SULTANI
Pertumbuhan jumlah media selama satu dasawarsa terakhir memberi gambaran tentang perkembangan bisnis media. Data dari Merlyna Lim, peneliti dari Arizona State University, mengungkapkan, jumlah media cetak hingga Maret 1999 sebanyak 289 buah. Satu dekade kemudian angka ini telah melonjak menjadi 1.076 buah. Sementara itu, jumlah media elektronik, khususnya televisi (TV), saat ini mencapai 11 stasiun swasta nasional ataupun negara serta lebih dari 100 stasiun TV yang beroperasi di tingkat lokal.
Angka-angka peningkatan itu memperlihatkan satu perubahan cukup signifikan dalam hal kontrol atas kepemilikan media.
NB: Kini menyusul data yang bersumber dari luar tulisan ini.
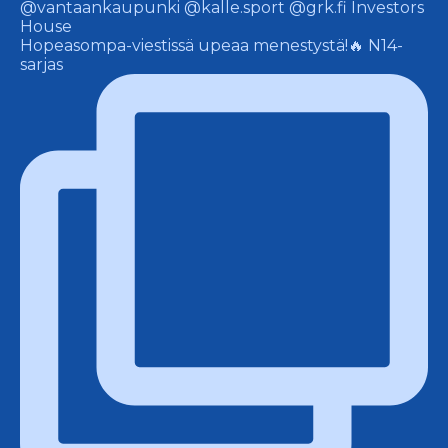
Hopeasompa-viestissä upeaa menestystä!🔥 N14-
sarjas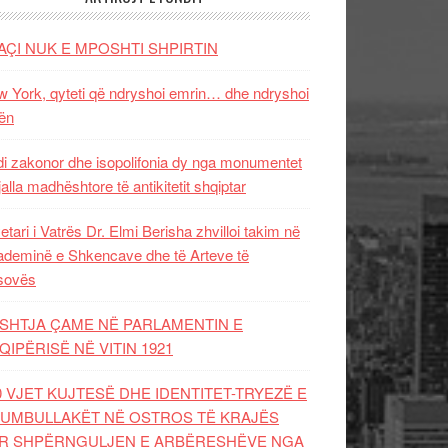
AÇI NUK E MPOSHTI SHPIRTIN
 York, qyteti që ndryshoi emrin… dhe ndryshoi
ën
i zakonor dhe isopolifonia dy nga monumentet
jalla madhështore të antikitetit shqiptar
etari i Vatrës Dr. Elmi Berisha zhvilloi takim në
deminë e Shkencave dhe të Arteve të
sovës
SHTJA ÇAME NË PARLAMENTIN E
QIPËRISË NË VITIN 1921
0 VJET KUJTESË DHE IDENTITET-TRYEZË E
UMBULLAKËT NË OSTROS TË KRAJËS
R SHPËRNGULJEN E ARBËRESHËVE NGA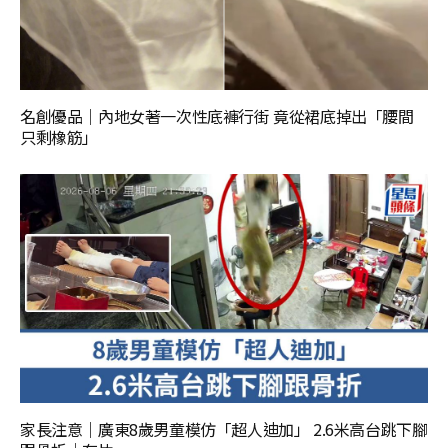
名創優品｜內地女著一次性底褲行街 竟從裙底掉出「腰間
只剩橡筋」
家長注意｜廣東8歲男童模仿「超人迪加」 2.6米高台跳下腳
Periode sebelum tahun 1999, kontrol ketat berada di tangan negara. Eksistensi dan kebebasan media massa sangat ditentukan oleh sensor negara.
Kebebasan informasi hampir-hampir tak bisa terwujud. Saat ini mekanisme pasar menjadi pedoman utama eksistensi dan pengoperasian bisnis media. Perubahan ini pun dalam beberapa hal bisa memengaruhi kecenderungan pola pemberitaan.
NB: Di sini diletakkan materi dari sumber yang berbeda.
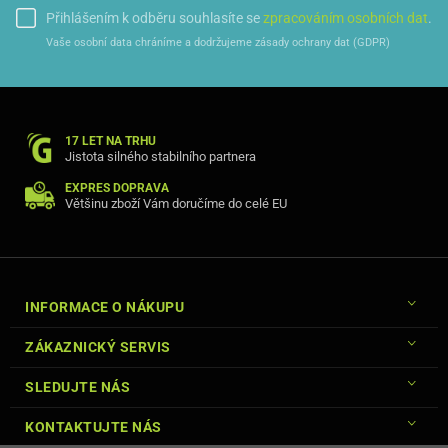
Přihlášením k odběru souhlasíte se
zpracováním osobních dat
.
Vaše osobní data chráníme a dodržujeme zásady ochrany dat (GDPR)
17 LET NA TRHU
Jistota silného stabilního partnera
EXPRES DOPRAVA
Většinu zboží Vám doručíme do celé EU
INFORMACE O NÁKUPU
ZÁKAZNICKÝ SERVIS
SLEDUJTE NÁS
KONTAKTUJTE NÁS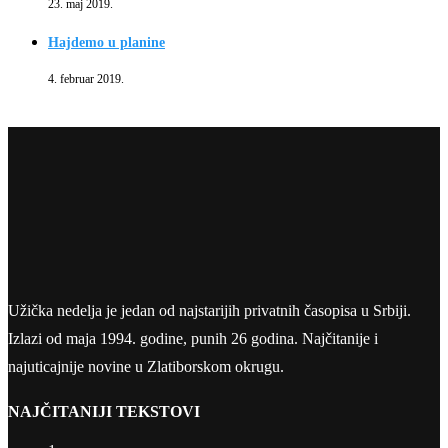
23. maj 2019.
Hajdemo u planine
4. februar 2019.
Užička nedelja je jedan od najstarijih privatnih časopisa u Srbiji.
Izlazi od maja 1994. godine, punih 26 godina. Najčitanije i
najuticajnije novine u Zlatiborskom okrugu.
NAJČITANIJI TEKSTOVI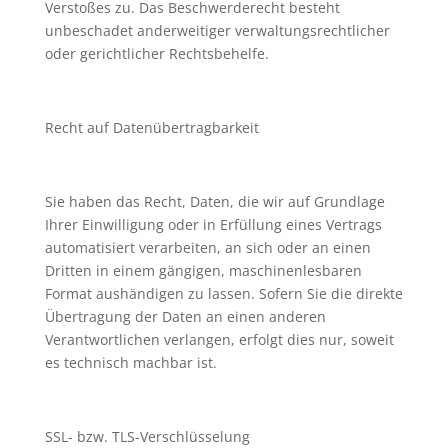
Verstoßes zu. Das Beschwerderecht besteht
unbeschadet anderweitiger verwaltungsrechtlicher
oder gerichtlicher Rechtsbehelfe.
Recht auf Datenübertragbarkeit
Sie haben das Recht, Daten, die wir auf Grundlage
Ihrer Einwilligung oder in Erfüllung eines Vertrags
automatisiert verarbeiten, an sich oder an einen
Dritten in einem gängigen, maschinenlesbaren
Format aushändigen zu lassen. Sofern Sie die direkte
Übertragung der Daten an einen anderen
Verantwortlichen verlangen, erfolgt dies nur, soweit
es technisch machbar ist.
SSL- bzw. TLS-Verschlüsselung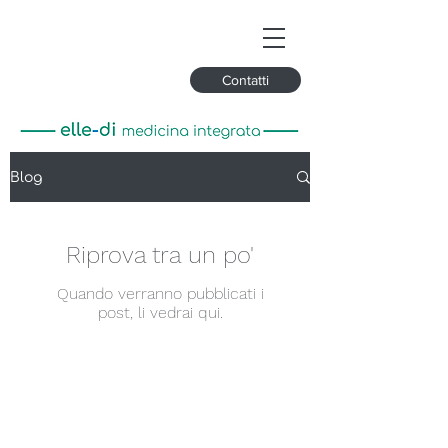
Contatti
Blog
Riprova tra un po'
Quando verranno pubblicati i
post, li vedrai qui.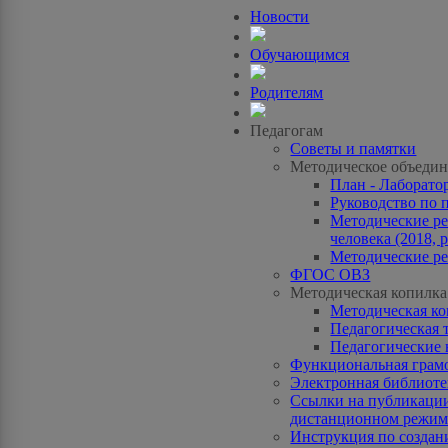
Новости
Обучающимся
Родителям
Педагогам
Советы и памятки
Методическое объедин
План - Лаборато
Руководство по 
Методические ре
человека (2018, p
Методические ре
ФГОС ОВЗ
Методическая копилка
Методическая к
Педагогическая 
Педагогические 
Функциональная грам
Электронная библиотек
Ссылки на публикации
дистанционном режиме
Инструкция по созда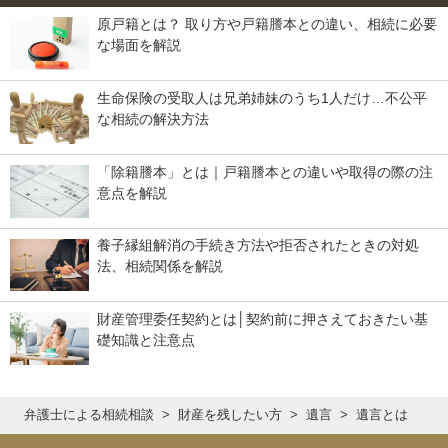
原戸籍とは？ 取り方や戸籍謄本との違い、相続に必要
な場面を解説
生命保険の受取人は兄弟姉妹のうち1人だけ…不公平
な相続の解決方法
「除籍謄本」とは｜戸籍謄本との違いや取得の際の注
意点を解説
養子縁組解消の手続き方法や拒否されたときの対処
法、相続関係を解説
財産管理委任契約とは│契約前に押さえておきたい基
礎知識と注意点
弁護士による相続相談
財産を残したい方
遺言
遺言とは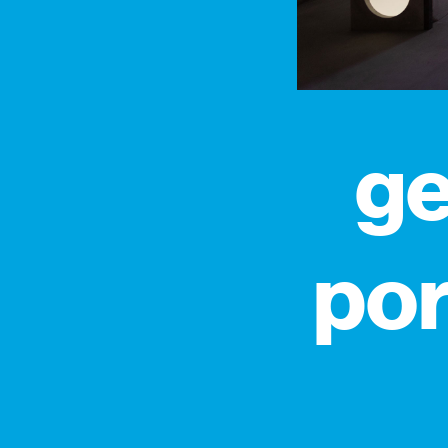
ge
por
Di samping udara ”kebebasan” yang telah dihirup oleh media massa, publik mencermati kecenderungan pola pemaparan media. Dari hasil jajak pendapat Kompas, terungkap bahwa berita yang dipublikasikan oleh media saat ini dinilai bisa membantu publik untuk mengetahui dengan jelas peristiwa atau persoalan yang sedang diberitakan. Penilaian ini diakui oleh 55,7 persen responden yang menganggap pemberitaan media saat ini sudah bisa memperjelas suatu masalah.
Ilustrasi mengenai hal ini bisa diambil dari pemaparan media terhadap kasus korupsi, mafia hukum, atau mafia pajak. Sebut saja penayangan kasus dugaan korupsi yang melibatkan petinggi Partai Demokrat. Publik disuguhi secara cukup rinci perkembangan pengungkapan kasus, bahkan hingga isi percakapan melalui Blackberry Messenger antara beberapa pihak yang terlibat.
Demikian pula halnya dengan pemaparan media terhadap dugaan kasus mafia hukum di tubuh kepolisian. Saat itu, penonton televisi dapat menyaksikan dan mendengarkan secara langsung rekaman pembicaraan antara beberapa pihak yang diduga terlibat dalam kasus tersebut.
Keberhasilan media mengungkapkan sejumlah persoalan terkait penyelenggaraan negara ke ruang publik itu diapresiasi responden sebagai kemampuan media memberi penjelasan tentang kasus itu. Pengetahuan publik yang semula sumir tentang persoalan ini menjadi lebih jelas ketika kedua kasus ini diungkap media massa. Fungsi ini, menurut publik, menunjukkan media ikut mendorong masyarakat untuk terlibat mengontrol kinerja lembaga negara. Pola penyikapan seperti ini dikemukakan oleh 64,9 persen responden.
Meskipun demikian, menurut publik, isi media tak sepenuhnya berhasil membantu masyarakat ataupun pengambil kebijakan untuk merumuskan solusi. Saat responden survei ini ditanya tentang peran media dalam memberikan solusi atas persoalan bangsa, proporsi yang cukup berimbang memberikan respons positif ataupun negatif. Sekitar 48,7 persen responden survei ini menyatakan, pemberitaan media belum bisa memberi jawaban atas penyelesaian sejumlah persoalan bangsa. Sementara 46,4 persen responden yakin media ikut membantu mencarikan solusi atas persoalan bangsa.